(About this task) What the answer must contain is every line of the records, exactly, with no pictures.

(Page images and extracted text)

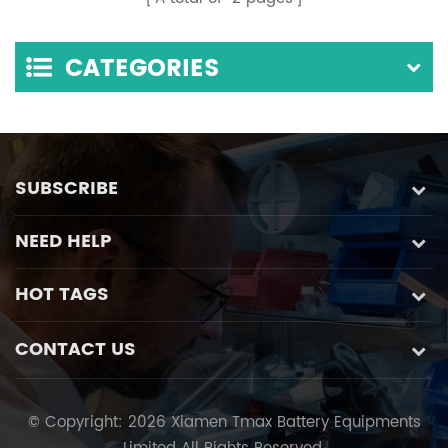
Separation of
Number Identification
Biological And
Function
CATEGORIES
Chemical
SUBSCRIBE
NEED HELP
HOT TAGS
CONTACT US
© Copyright: 2026 Xiamen Tmax Battery Equipments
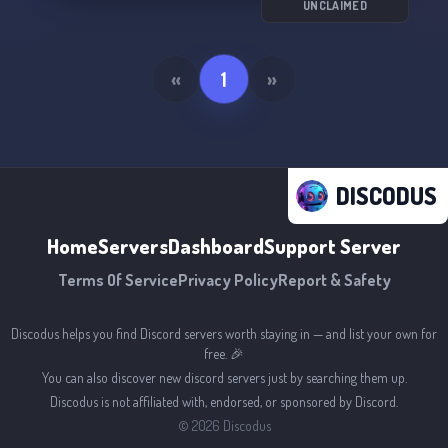
UNCLAIMED
«
1
»
DISCODUS
Home
Servers
Dashboard
Support Server
Terms Of Service
Privacy Policy
Report & Safety
Discodus helps you find Discord servers worth staying in — and list your own for
free. 🎉
You can also discover new discord servers just by searching them up.
Discodus is not affiliated with, endorsed, or sponsored by Discord.
©
2026
Discodus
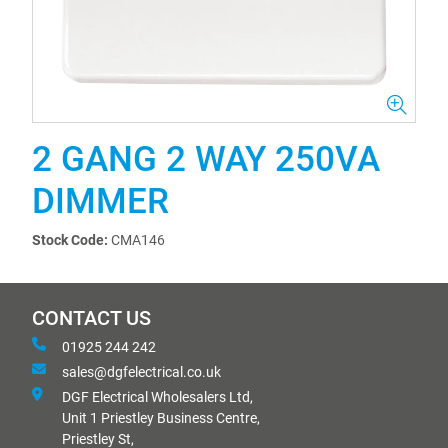
2 GANG 2 WAY 250VA
DIMMER
Stock Code:
CMA146
CONTACT US
01925 244 242
sales@dgfelectrical.co.uk
DGF Electrical Wholesalers Ltd,
Unit 1 Priestley Business Centre,
Priestley St,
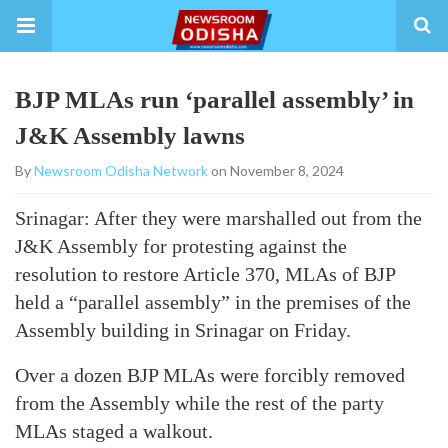
BJP MLAs run ‘parallel assembly’ in
J&K Assembly lawns
By
Newsroom Odisha Network
on November 8, 2024
Srinagar: After they were marshalled out from the
J&K Assembly for protesting against the
resolution to restore Article 370, MLAs of BJP
held a “parallel assembly” in the premises of the
Assembly building in Srinagar on Friday.
Over a dozen BJP MLAs were forcibly removed
from the Assembly while the rest of the party
MLAs staged a walkout.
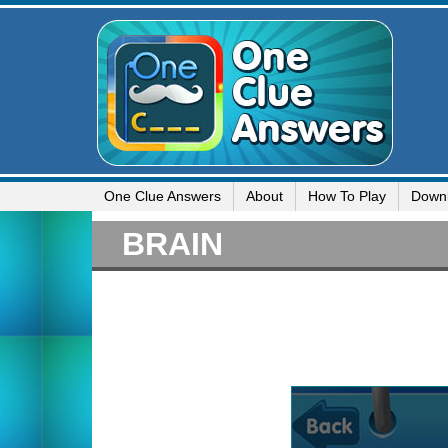
One Clue Answers
About
How To Play
Down
BRAIN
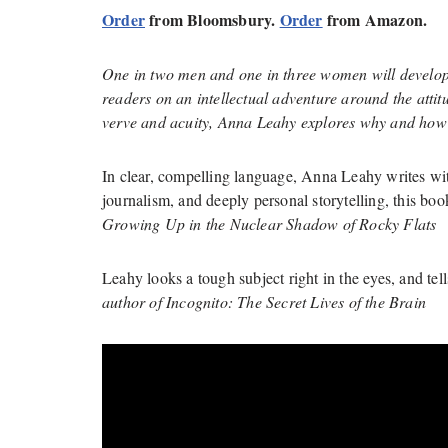
Order
from Bloomsbury.
Order
from Amazon.
One in two men and one in three women will develop 
readers on an intellectual adventure around the attit
verve and acuity, Anna Leahy explores why and how 
In clear, compelling language, Anna Leahy writes with
journalism, and deeply personal storytelling, this bo
Growing Up in the Nuclear Shadow of Rocky Flats
Leahy looks a tough subject right in the eyes, and tells
author of Incognito: The Secret Lives of the Brain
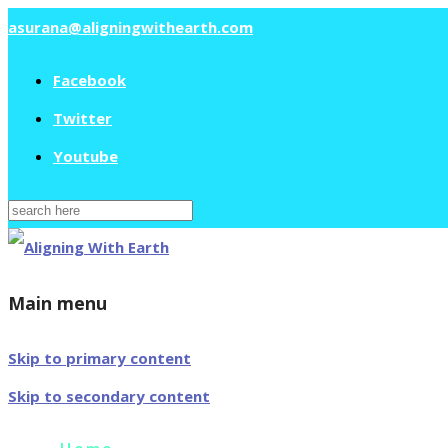
asurana@aligningwithearth.com
Facebook
Twitter
Youtube
Search
for:
Main menu
Skip to primary content
Skip to secondary content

(The completed task)
Separation of
Number Identification
Biological And
Function
CATEGORIES
Chemical
SUBSCRIBE
NEED HELP
HOT TAGS
CONTACT US
© Copyright: 2026 Xiamen Tmax Battery Equipments
UNCLAIMED
«
1
»
DISCODUS
Home
Servers
Dashboard
Support Server
Terms Of Service
Privacy Policy
Report & Safety
Discodus helps you find Discord servers worth staying in — and list your own for
free. 🎉
You can also discover new discord servers just by searching them up.
Discodus is not affiliated with, endorsed, or sponsored by Discord.
©
2026
Discodus
2 GANG 2 WAY 250VA
DIMMER
Stock Code:
CMA146
CONTACT US
01925 244 242
sales@dgfelectrical.co.uk
DGF Electrical Wholesalers Ltd,
Unit 1 Priestley Business Centre,
Priestley St,
BJP MLAs run ‘parallel assembly’ in
J&K Assembly lawns
By
Newsroom Odisha Network
on November 8, 2024
Srinagar: After they were marshalled out from the
J&K Assembly for protesting against the
resolution to restore Article 370, MLAs of BJP
held a “parallel assembly” in the premises of the
Assembly building in Srinagar on Friday.
Over a dozen BJP MLAs were forcibly removed
from the Assembly while the rest of the party
MLAs staged a walkout.
One Clue Answers
About
How To Play
Down
BRAIN
Order
from Bloomsbury.
Order
from Amazon.
One in two men and one in three women will develop 
readers on an intellectual adventure around the attit
verve and acuity, Anna Leahy explores why and how 
In clear, compelling language, Anna Leahy writes with
journalism, and deeply personal storytelling, this bo
Growing Up in the Nuclear Shadow of Rocky Flats
Leahy looks a tough subject right in the eyes, and tells
author of Incognito: The Secret Lives of the Brain
asurana@aligningwithearth.com
Facebook
Twitter
Youtube
Search
for:
Main menu
Skip to primary content
Skip to secondary content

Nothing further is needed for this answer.